Kasus ini memperpanjang deret kasus pencurian data pribadi secara massal di Indonesia. Baru 19 Agustus silam, sebanyak 17 juta item data pelanggan Perusahaan Listrik Negara (PLN) diobral. Tidak lama sebelumnya, sebanyak 26 juta data nama, NIK, dan browsing history pelanggan IndiHome juga diretas dan dijual di forum ilegal.

Pada 21 Agustus, giliran Badan Intelijen Negara (BIN) jadi korban jual beli data ilegal.
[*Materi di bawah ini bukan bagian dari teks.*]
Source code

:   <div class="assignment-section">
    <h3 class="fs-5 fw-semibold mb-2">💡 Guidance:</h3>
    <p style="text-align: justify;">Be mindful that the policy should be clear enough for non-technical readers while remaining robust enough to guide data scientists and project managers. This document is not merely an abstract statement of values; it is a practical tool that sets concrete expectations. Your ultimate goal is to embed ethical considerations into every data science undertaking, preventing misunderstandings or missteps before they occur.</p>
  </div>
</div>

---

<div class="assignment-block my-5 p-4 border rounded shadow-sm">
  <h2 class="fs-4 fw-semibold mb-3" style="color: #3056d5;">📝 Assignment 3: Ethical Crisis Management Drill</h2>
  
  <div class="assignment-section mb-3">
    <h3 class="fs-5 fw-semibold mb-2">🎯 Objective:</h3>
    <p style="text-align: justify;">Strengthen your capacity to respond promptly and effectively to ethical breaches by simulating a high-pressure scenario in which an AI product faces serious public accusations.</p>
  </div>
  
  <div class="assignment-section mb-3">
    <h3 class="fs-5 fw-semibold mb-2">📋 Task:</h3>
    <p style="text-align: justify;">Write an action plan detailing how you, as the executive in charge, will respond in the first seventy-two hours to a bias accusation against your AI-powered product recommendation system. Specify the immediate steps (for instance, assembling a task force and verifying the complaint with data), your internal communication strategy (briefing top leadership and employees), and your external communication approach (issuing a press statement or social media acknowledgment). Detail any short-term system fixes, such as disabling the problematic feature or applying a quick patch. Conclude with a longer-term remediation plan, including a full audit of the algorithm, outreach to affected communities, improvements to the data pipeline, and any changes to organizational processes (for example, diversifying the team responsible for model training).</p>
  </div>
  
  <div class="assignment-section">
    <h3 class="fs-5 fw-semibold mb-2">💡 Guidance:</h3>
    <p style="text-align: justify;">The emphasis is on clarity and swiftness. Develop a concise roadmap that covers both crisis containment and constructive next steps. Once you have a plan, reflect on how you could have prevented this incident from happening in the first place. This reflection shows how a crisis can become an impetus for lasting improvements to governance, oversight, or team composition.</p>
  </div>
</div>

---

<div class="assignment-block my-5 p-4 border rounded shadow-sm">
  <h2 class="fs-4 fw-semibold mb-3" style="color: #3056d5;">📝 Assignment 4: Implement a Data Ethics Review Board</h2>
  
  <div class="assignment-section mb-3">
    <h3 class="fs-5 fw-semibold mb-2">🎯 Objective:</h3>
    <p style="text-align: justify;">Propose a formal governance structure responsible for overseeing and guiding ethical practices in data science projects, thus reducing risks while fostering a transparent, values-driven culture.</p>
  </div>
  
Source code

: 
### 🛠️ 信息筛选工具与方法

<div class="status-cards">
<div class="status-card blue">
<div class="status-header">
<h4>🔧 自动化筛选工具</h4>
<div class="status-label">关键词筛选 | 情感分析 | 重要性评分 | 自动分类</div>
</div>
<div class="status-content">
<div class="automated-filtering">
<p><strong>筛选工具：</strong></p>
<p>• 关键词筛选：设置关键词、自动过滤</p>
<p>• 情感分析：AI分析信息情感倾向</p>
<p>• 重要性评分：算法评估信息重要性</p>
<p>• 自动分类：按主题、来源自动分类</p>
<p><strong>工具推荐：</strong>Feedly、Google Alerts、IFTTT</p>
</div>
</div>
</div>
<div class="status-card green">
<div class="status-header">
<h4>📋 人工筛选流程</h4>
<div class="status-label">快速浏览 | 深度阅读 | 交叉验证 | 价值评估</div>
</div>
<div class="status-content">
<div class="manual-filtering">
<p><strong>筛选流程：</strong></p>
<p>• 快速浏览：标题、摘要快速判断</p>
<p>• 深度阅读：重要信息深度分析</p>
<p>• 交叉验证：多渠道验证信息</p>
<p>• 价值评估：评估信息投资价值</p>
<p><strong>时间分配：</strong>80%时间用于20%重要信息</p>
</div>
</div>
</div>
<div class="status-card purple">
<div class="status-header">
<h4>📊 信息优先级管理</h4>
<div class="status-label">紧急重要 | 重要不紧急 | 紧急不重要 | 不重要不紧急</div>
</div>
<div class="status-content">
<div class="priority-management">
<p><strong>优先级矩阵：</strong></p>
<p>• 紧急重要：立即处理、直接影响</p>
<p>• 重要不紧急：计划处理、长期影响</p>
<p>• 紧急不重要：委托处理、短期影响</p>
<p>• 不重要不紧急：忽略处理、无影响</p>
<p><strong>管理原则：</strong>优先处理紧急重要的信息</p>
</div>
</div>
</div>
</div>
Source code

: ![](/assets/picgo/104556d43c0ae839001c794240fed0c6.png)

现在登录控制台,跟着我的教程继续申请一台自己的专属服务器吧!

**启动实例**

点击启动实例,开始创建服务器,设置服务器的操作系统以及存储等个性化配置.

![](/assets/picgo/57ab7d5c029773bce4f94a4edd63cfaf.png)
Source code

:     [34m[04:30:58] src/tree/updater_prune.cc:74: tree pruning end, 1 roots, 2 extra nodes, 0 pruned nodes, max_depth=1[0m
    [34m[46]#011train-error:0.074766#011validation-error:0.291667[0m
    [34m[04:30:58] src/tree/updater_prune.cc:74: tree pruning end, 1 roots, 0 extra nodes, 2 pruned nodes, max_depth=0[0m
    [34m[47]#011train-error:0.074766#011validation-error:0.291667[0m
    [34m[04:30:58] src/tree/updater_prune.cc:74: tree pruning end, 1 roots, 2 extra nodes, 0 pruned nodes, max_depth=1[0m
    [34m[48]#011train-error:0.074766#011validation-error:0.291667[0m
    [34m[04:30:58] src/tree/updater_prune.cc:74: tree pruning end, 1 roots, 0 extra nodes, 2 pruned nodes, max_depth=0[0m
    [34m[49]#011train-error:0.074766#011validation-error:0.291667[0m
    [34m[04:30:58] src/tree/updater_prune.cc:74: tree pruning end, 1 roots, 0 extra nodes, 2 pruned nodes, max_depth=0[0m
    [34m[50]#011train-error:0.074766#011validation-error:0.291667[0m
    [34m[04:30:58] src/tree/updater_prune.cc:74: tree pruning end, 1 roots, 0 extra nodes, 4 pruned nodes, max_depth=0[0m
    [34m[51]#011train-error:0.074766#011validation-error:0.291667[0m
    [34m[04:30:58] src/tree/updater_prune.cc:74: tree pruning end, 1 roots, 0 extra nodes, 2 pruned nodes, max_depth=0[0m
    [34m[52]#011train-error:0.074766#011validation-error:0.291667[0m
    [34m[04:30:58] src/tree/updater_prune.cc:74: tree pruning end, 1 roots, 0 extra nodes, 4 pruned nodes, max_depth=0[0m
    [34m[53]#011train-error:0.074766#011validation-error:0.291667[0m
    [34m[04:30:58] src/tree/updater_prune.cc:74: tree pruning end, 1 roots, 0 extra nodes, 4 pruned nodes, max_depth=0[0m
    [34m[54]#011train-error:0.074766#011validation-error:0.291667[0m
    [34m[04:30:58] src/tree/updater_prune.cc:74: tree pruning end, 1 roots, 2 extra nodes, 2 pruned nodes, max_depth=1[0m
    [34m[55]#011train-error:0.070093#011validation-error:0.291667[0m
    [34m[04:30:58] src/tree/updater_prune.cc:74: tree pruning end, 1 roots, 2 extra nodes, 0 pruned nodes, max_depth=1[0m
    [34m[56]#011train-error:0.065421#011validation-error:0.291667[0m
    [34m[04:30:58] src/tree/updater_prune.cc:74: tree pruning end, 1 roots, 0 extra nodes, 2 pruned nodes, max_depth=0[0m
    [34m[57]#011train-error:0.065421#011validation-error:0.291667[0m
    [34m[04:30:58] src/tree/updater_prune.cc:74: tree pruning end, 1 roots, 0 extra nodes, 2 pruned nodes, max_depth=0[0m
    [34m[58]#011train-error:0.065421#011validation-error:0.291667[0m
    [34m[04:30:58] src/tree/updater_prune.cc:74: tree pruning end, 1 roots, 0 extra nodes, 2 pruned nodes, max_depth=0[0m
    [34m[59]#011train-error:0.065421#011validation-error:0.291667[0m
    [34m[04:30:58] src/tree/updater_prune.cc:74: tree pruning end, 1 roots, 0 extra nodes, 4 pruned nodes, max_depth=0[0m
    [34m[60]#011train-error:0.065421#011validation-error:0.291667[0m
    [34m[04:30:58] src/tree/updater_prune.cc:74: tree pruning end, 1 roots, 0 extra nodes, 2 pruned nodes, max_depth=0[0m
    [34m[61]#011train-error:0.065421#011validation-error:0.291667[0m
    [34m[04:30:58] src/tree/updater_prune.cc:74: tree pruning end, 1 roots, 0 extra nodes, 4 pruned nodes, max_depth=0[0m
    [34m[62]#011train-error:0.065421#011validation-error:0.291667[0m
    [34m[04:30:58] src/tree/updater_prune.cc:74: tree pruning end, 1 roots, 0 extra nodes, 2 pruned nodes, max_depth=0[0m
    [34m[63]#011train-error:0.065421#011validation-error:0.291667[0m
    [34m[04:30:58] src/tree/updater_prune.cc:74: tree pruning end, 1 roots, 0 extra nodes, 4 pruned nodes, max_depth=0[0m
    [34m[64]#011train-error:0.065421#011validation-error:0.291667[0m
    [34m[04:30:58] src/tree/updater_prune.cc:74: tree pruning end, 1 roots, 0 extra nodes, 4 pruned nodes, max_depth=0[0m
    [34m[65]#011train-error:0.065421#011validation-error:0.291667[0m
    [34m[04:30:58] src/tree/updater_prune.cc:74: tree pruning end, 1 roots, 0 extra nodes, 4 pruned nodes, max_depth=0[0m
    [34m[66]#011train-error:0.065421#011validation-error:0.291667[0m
Data BIN yang bocor diklaim meliputi 180 dokumen berisi daftar nama agen lengkap dengan jabatan, unit, dan lokasi agen. Hingga kini belum ada kejelasan bagaimana pertanggungjawaban Kominfo maupun instansi terkait terhadap pelanggan yang data pribadinya bocor.

Dihubungi VICE pada Agustus lalu, Kepala Divisi Akses Internet dari SAFEnet Unggul Sagena menyebut rentetan masalah menunjukkan semakin gentingnya pengesahan Rancangan Undang-undang Perlindungan Data Pribadi (PDP). RUU PDP selama ini mentok di pembahasan karena pemerintah bersikukuh otoritas pengawasan data harus ada pada Kominfo. Padahal, rutinitas kebocoran data ini membuat kemampuan institusi pemerintah sulit dipercaya publik.

“Tak ada alasan agar otoritas data pribadi [dipaksa] menjadi ranah pemerintah sebagaimana yang terus dipaksakan oleh pemerintah. Masalahnya sudah demikian simpel, [pemerintah] tinggal legawa dan membentuk lembaga pengawas data pribadi yang independen dan transparan sehingga bisa melakukan tugasnya,” ujar Unggul kepada VICE.

Ngomong-ngomong, data registrasi pengguna seluler pernah juga diisukan bocor di tahun 2018. Rudiantara, menkominfo saat itu, mengelak bahwa data bocor dari Kominfo. Ia menyebut kemungkinan data diretas dari Dukcapil. Belakangan Kominfo mengoreksi bahwa yang terjadi bukan kebocoran, melainkan “penyalahgunaan NIK dan KK di lapangan”.